ASSIGNED TASK A — Set down word for word the stretch of the passage on the Diggers below, from "The Diggers Take" through "(See Leaflet below.)".
ASSIGNED TASK B — Carry the passage on the Diggers in San Francisco forward, beginning after its final line.

EXTRACTED TEXT —
****

The Diggers Take The Stage
IT STARTED IN THE WANING DAYS of October 1966. Leaflets containing
provocative, often bizarre messages were placed on building walls and
storefronts in San Francisco's Haight-Ashbury neighborhood. They were posted by
a group calling themselves "The Diggers." No one in the city had heard
of them. Most of the broadsides were distributed in Haight-Ashbury, the
birthplace of the hippie counterculture. But hundreds of the mimeographed
postings were handed out to pedestrians throughout the city, including the
downtown financial district. Some leaflets announced events, like one that
offered free food to all comers every afternoon at Golden Gate Park's Panhandle,
an elegant strip of lawn and trees on Ashbury Street. (See Leaflet below.)
Good Hot Stew
Bring A Bowl and Spoon to
The Panhandle at Ashbury Street
4 pm 4 pm 4 pm 4 pm
Free Food EVERYDAY Free Food
It's Free Because It's Yours!

****

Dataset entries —
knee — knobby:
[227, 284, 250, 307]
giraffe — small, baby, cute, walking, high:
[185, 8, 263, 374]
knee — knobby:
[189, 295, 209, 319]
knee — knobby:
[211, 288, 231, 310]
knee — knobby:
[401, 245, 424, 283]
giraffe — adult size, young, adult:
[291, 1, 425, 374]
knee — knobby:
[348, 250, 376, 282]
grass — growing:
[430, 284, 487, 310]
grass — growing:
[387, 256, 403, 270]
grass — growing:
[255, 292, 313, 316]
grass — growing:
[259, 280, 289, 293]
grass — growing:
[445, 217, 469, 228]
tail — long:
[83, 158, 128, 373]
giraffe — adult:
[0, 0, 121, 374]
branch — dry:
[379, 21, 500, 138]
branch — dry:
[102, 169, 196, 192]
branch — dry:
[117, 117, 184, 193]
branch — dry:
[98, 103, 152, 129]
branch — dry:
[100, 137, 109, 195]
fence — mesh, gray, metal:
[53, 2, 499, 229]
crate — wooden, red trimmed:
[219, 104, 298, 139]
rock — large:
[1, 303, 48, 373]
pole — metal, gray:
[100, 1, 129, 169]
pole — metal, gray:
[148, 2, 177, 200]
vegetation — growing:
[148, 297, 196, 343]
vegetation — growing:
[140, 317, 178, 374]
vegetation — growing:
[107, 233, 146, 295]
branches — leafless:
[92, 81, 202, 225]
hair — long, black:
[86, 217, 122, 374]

****

EXERCISE OUTPUT A —
The Diggers Take The Stage
IT STARTED IN THE WANING DAYS of October 1966. Leaflets containing
provocative, often bizarre messages were placed on building walls and
storefronts in San Francisco's Haight-Ashbury neighborhood. They were posted by
a group calling themselves "The Diggers." No one in the city had heard
of them. Most of the broadsides were distributed in Haight-Ashbury, the
birthplace of the hippie counterculture. But hundreds of the mimeographed
postings were handed out to pedestrians throughout the city, including the
downtown financial district. Some leaflets announced events, like one that
offered free food to all comers every afternoon at Golden Gate Park's Panhandle,
an elegant strip of lawn and trees on Ashbury Street. (See Leaflet below.)

EXERCISE OUTPUT B —
[End of leaflet.]
Digger broadsides targeted the mind as well as the stomach. Most of them had
an anarchistic edge. "There must not be a Plan. We have always been
defeated by our Plan," said one. Another message warned: "Watch out
for cats who want to play The System's games, 'cause you can't beat The System
at its own games." Still another proclaimed: "Autonomy is Power! I
mean you've got to make up your own mind." One leaflet, a distant echo of
Thomas Jefferson's observation that the dead were "not even things,"
exhorted the young to "wipe out the old—simply wipe it out." A
message with the title "Money Is An Unnecessary Evil" offered amnesty
to those who had it. "As part of the city's campaign to stem the causes of
violence the San Francisco Diggers announce a 30 day period beginning now during
which all responsible citizens are asked to turn in their money. No questions
will be asked."(2)
Some Digger bulletins were subtle and insightful, others crude and scatological.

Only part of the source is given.